I suspect he could tell more.

He is white. There were "black neighborhoods" in his city and sometimes he was assigned there. He said he didn't feel extraordinarily alert or threatened or risk-conscious there. He was just doing his job.

He knew there was racism on the force he worked for. He knew there were racial tensions in some of the areas he worked. He did what he could to address that, including spending off-time in some of those neighborhoods, volunteering at community centers, participating in pick-up basketball games, eating out at local joints, getting to know people.

But that was then. Forty-plus years ago, when SWAT teams hadn't yet migrated eastward from the West Coast, before President Nixon declared "War on Drugs", before the manufacturers of military hardware decided domestic law enforcement was a fruitful new profit center, before the Endless Oil War supplied police departments with so many recruits with military training and rawly traumatic urban warfare experience.

Forty-plus years ago, when the Civil Rights movement had just accomplished a series of victories and the assassination of Martin Luther King heightened consciousness of just how dangerous racism was for all concerned. No one wanted to set off more Long Hot Summers. De-escalation of racial tension remained a priority even in an essentially racist mostly-white police force in an oh-so-politely racist white northern city.

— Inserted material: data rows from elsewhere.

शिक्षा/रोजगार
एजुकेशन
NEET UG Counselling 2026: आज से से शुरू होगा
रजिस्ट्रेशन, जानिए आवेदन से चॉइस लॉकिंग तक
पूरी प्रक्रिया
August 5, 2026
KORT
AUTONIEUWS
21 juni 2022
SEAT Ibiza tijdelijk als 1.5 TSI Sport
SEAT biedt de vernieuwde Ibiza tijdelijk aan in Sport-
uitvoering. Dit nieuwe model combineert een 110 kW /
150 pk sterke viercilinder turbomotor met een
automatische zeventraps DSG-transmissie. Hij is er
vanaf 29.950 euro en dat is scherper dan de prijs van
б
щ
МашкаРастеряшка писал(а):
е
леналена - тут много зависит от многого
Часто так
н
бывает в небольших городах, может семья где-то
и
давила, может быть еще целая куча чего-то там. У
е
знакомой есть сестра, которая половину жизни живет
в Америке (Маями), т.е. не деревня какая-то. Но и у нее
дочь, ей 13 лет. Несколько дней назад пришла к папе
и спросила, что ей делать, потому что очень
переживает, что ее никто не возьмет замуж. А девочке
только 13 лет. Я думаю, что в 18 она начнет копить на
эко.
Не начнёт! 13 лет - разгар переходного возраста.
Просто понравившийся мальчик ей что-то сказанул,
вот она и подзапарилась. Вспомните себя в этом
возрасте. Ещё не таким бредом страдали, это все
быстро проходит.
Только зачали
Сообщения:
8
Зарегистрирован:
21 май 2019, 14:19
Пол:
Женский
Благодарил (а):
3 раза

I've been trying to parse out what I know about the corner law enforcement has backed itself into, with its increasing militarization, paranoia, hyperactive threat assessment reflexes, and above all, racism. How all of those things have combined into a powerful bunker mentality, an us-versus-them stance, empowered by good-old-boy unions complicit with City Hall lawyers.

It's not going to be easy to change.

The present calls for unity, for de-escalation, for finding common ground, for making change, etc., aren't exactly unprecedented.

But the reality is that until the police departments of America take steady, consistent, and observable actions to change their culture, their recruitment and training practices, their operational doctrines, and their willingness to be accountable to ALL the people in ALL the communities they serve, the spiral will continue in the wrong direction.